Exercise directions:
Find the word "this" in the listing below, then return every line it appears in.

:::::

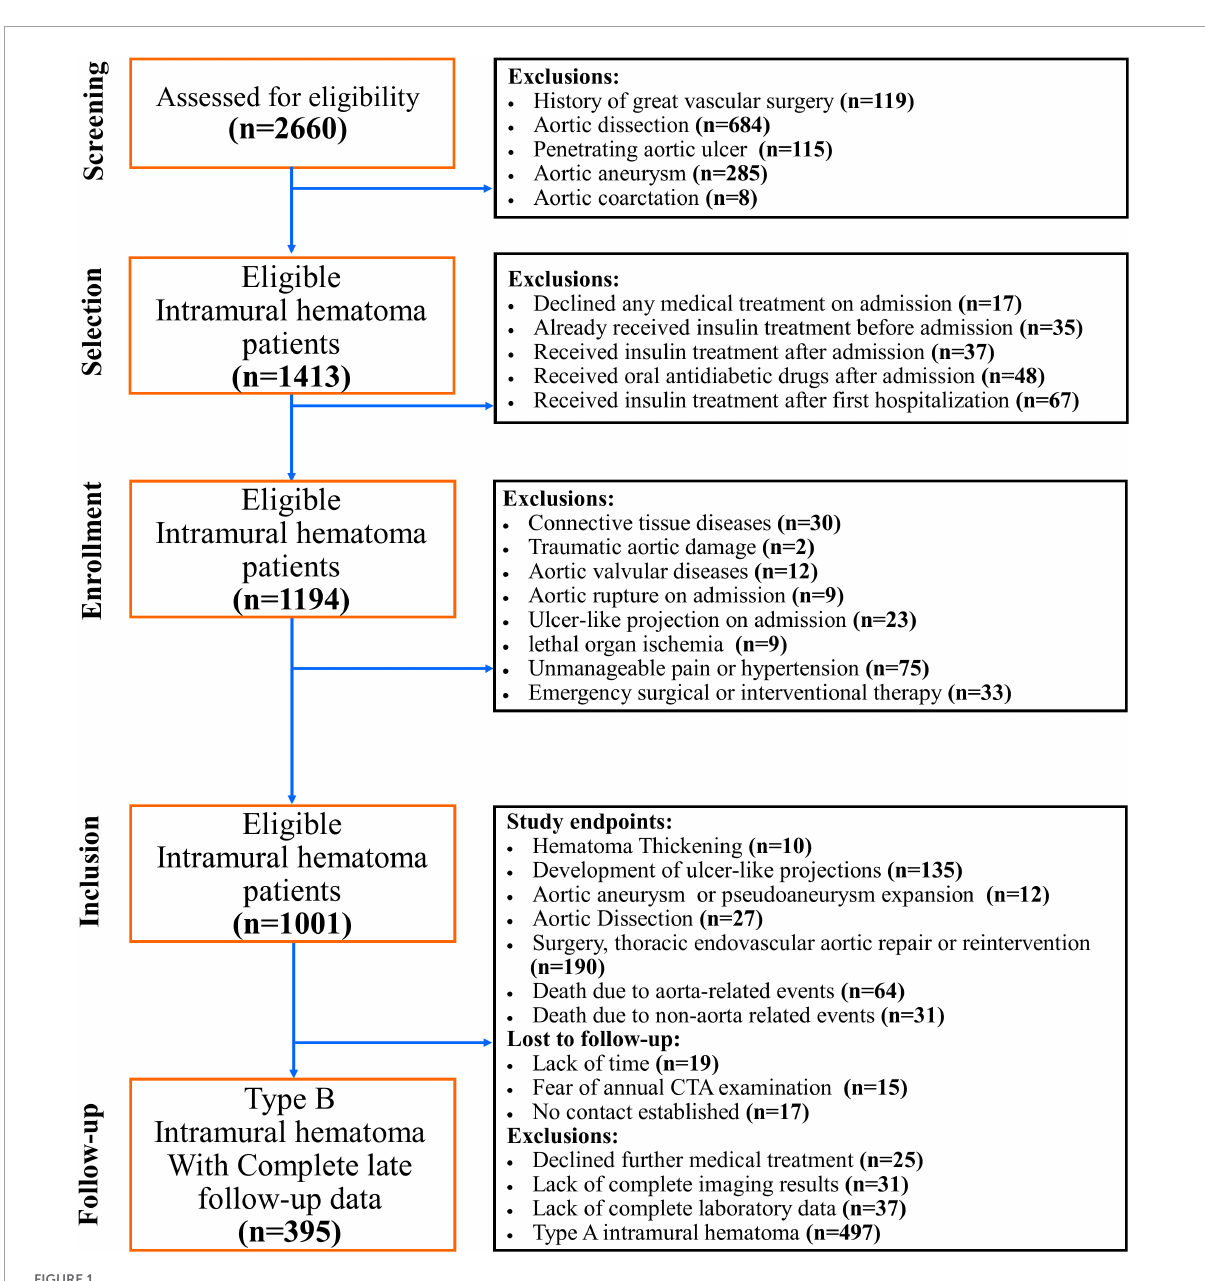
FIGURE1 CONSORT diagram. This graphic illustrates the CONSORT diagram of the patient selection process. From January 2007 to December 2020, a total of 96 matched IMHB patients who received the “wait-and-watch strategy” in a single institution were included in this study. Patients who declined medical care, those who did not have CTA images to assess the progression of IMHB, those who did not have complete laboratory data, and those who could not be communicated for follow-up were all considered to be missing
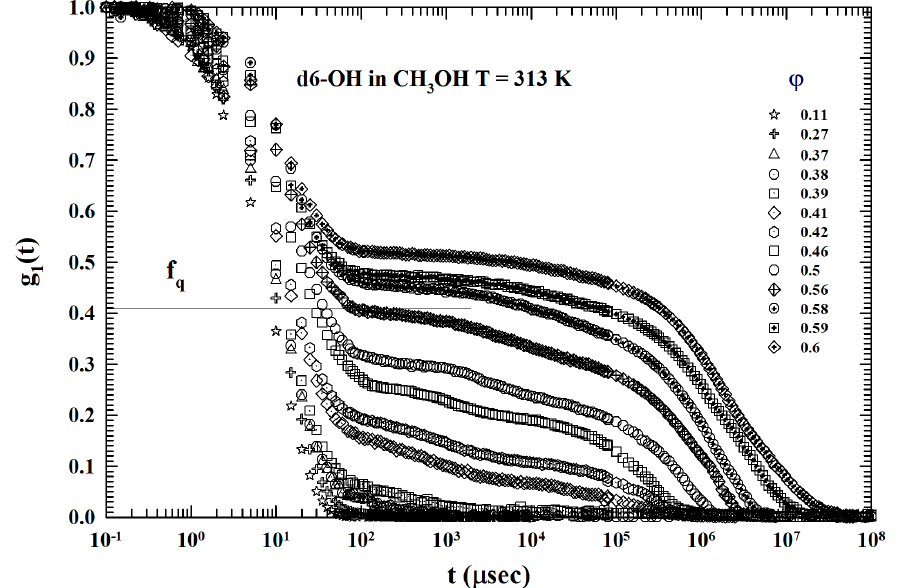
Figure 7. The ISFs of the g = 6 dendrimer dissolved in methanol at 313 K. In this case, none of the illustrated ISFs show the AHS logarithmic decay. Thus, the system appears to be fully dominated by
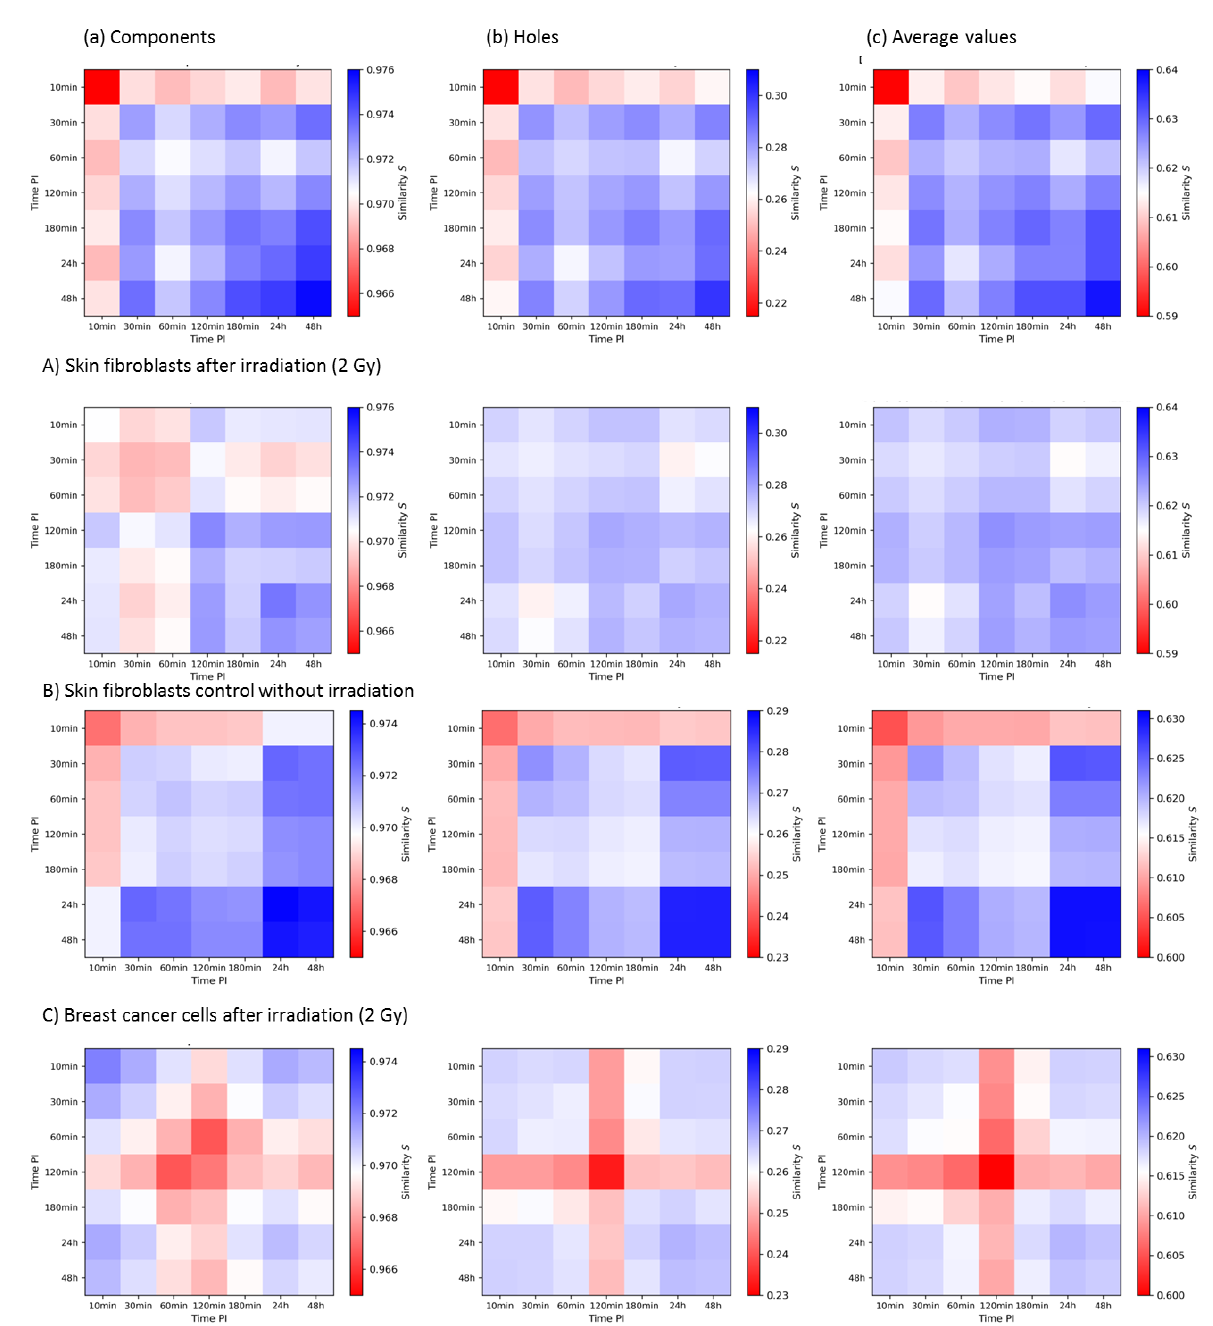
Figure 8. Second-generation heatmaps of MRE11 clusters of components ( a ) and holes ( b ) and average values of both ( c ) for the skin fibroblast cell line CCD-1059SK ( A , B ) and the breast cancer cell line MCF-7 ( C , D ). Each value of a pixel of these heatmaps represents the mean value of one 1st-generation heatmap. Note the differences in the color bars between ( a – c ), while the visual pattern may be similar.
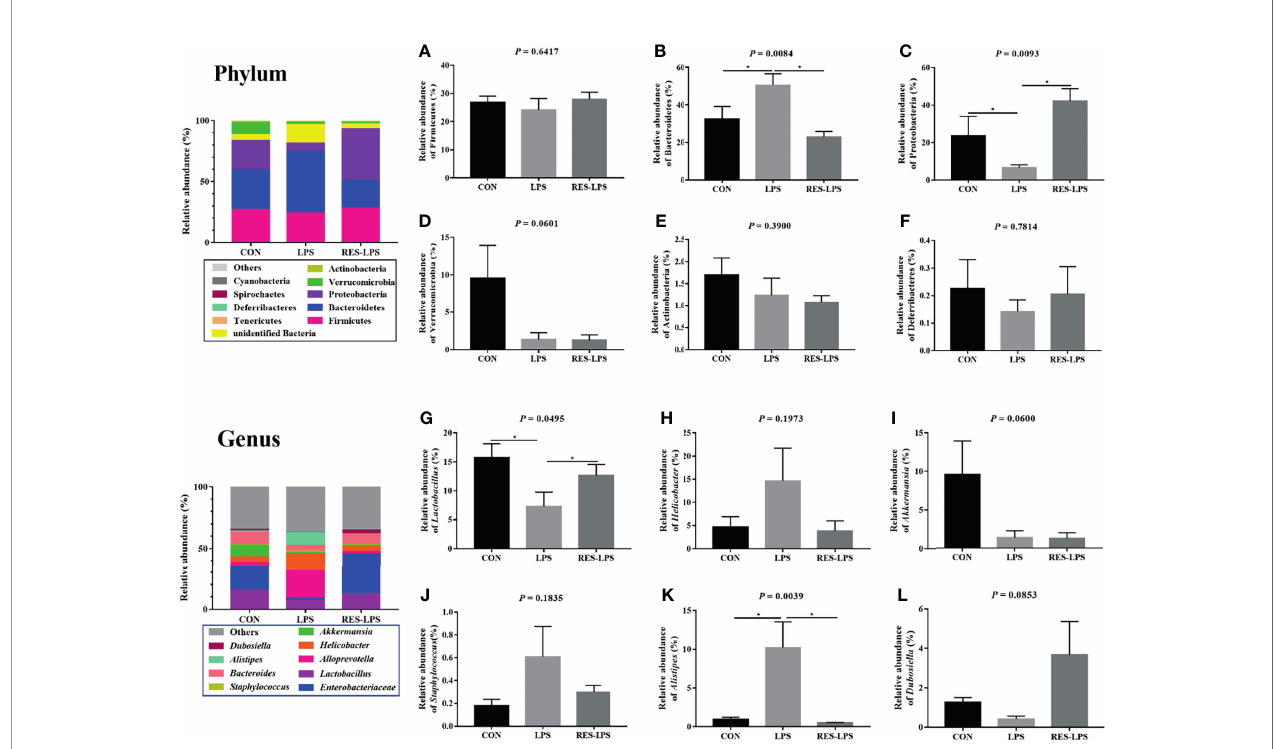
FIGURE 4 | Effects of RES on intestinal microbes during the development of in fl ammation induced by LPS. Relative abun-dances of the phyla Firmicutes (A) , Bacteroidetes (B) , Actinobacteria (C) , Verrucomicrobia (D) , Actinobacteria (E) , and Deferribacteres (F) . Relative abundances of the genera Lactobacillus (G) , Helicobacter (H) , Akkermansia (I) , Staphylococcus (J) , Alistipes (K) , and Dubosiella (L) in the three groups. * p < 0.05.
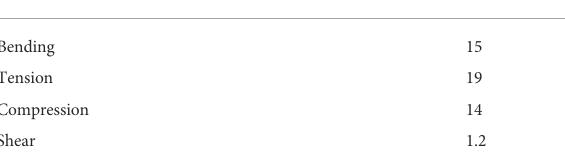
TABLE 3 Allowable Strength Design (ASD) for Guadua Members (Ministry of Urban Development and Housing, 2015b). Allowable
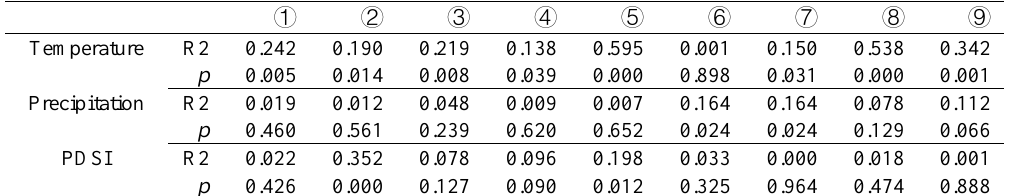
Table S4. The statistical report of climate change trend in terms of nine major crop zones. Where ① ~ ⑨ represent the Central Eur_Rus zone, East China zone, North America zone, South Australia zone, Southeast Latin America zone, West Latin America zone, Southwest Africa zone, Southwest Asia zone, and West Europe zone, respectively.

:::::

Output below:
FIGURE1 CONSORT diagram. This graphic illustrates the CONSORT diagram of the patient selection process. From January 2007 to December 2020, a total of 96 matched IMHB patients who received the “wait-and-watch strategy” in a single institution were included in this study. Patients who declined medical care, those who did not have CTA images to assess the progression of IMHB, those who did not have complete laboratory data, and those who could not be communicated for follow-up were all considered to be missing
Figure 7. The ISFs of the g = 6 dendrimer dissolved in methanol at 313 K. In this case, none of the illustrated ISFs show the AHS logarithmic decay. Thus, the system appears to be fully dominated by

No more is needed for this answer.